= Fort Shannon (Ireland) =

Fort Shannon was a coastal artillery installation located at Ardmore Point, northwest of Tarbert, County Kerry, Ireland. The installation had two 6-inch guns, pillboxes and searchlight emplacements. Abandoned in 1946, a small number of concrete structures remain on the site.

== Location ==
Fort Shannon was constructed at Ardmore Point, west of Tarbert, County Kerry, overlooking the Shannon estuary. The installation is largely inaccessible by road. While described as a "fort", it is not a fortification in the strict military sense, and is rather a coastal artillery installation with a small bunker.

== History ==
In December of 1941, during The Emergency in Ireland, the Irish government, concerned at a possible invasion by either Britain or Nazi Germany, commissioned the installation of two 6-Inch guns to protect the Shannon Estuary.
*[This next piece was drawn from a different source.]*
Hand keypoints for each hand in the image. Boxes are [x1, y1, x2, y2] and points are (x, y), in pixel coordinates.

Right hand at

Following consideration and discussion of a possible location for the guns, a site at Ardmore Point was chosen due to its strategic location.
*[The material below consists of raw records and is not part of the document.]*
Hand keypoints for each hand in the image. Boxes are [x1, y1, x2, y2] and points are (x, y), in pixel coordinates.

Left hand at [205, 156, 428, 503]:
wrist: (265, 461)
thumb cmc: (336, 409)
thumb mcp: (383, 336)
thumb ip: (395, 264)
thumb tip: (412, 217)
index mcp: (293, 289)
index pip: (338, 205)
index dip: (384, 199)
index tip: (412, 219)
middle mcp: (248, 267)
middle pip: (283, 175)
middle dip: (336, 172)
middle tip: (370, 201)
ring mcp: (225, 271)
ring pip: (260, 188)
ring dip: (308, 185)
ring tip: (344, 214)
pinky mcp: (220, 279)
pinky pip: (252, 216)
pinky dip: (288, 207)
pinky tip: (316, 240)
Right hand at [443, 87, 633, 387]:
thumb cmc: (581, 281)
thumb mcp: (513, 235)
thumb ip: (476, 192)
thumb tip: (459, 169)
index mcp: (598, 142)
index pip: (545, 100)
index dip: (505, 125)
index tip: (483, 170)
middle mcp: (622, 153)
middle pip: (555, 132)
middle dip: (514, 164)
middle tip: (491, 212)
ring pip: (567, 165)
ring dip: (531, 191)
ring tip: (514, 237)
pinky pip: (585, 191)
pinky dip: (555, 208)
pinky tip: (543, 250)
The installation was built along the coast, at the bottom of a steep slope. Much of the installation was invisible from the water and unless extensive reconnaissance was used, any approaching ships would be unaware of the guns until they were abreast of nearby Scattery Island.

The dispatch of the guns was authorised by Winston Churchill in December of 1941, though work did not begin until August of 1942, and was largely constructed by the 7th and 8th engineer companies.
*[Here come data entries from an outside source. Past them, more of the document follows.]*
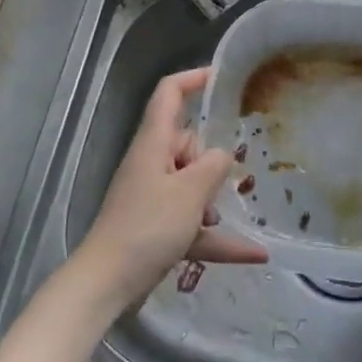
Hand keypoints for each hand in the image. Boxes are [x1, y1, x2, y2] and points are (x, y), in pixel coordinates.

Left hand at [75, 67, 266, 309]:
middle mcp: (151, 163)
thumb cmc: (147, 226)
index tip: (222, 78)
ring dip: (210, 202)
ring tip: (216, 222)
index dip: (193, 79)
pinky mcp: (155, 227)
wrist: (107, 282)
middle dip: (208, 162)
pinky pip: (192, 223)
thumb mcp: (190, 192)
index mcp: (154, 143)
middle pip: (187, 143)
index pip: (169, 94)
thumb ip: (214, 167)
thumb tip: (224, 155)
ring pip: (191, 184)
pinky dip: (217, 237)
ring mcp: (152, 196)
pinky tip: (255, 254)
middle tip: (216, 186)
The installation was manned by a unit of the Irish Army's coastal defence artillery under the Southern Command. The unit fielded a Gaelic football team that competed in the North Kerry Senior Football Championship.

Fort Shannon was evacuated on 31 May 1946 and the guns were seemingly removed sometime afterwards. As of 2023, the Fort Shannon site (comprising 0.81 acres) remained in the ownership of the Department of Defence.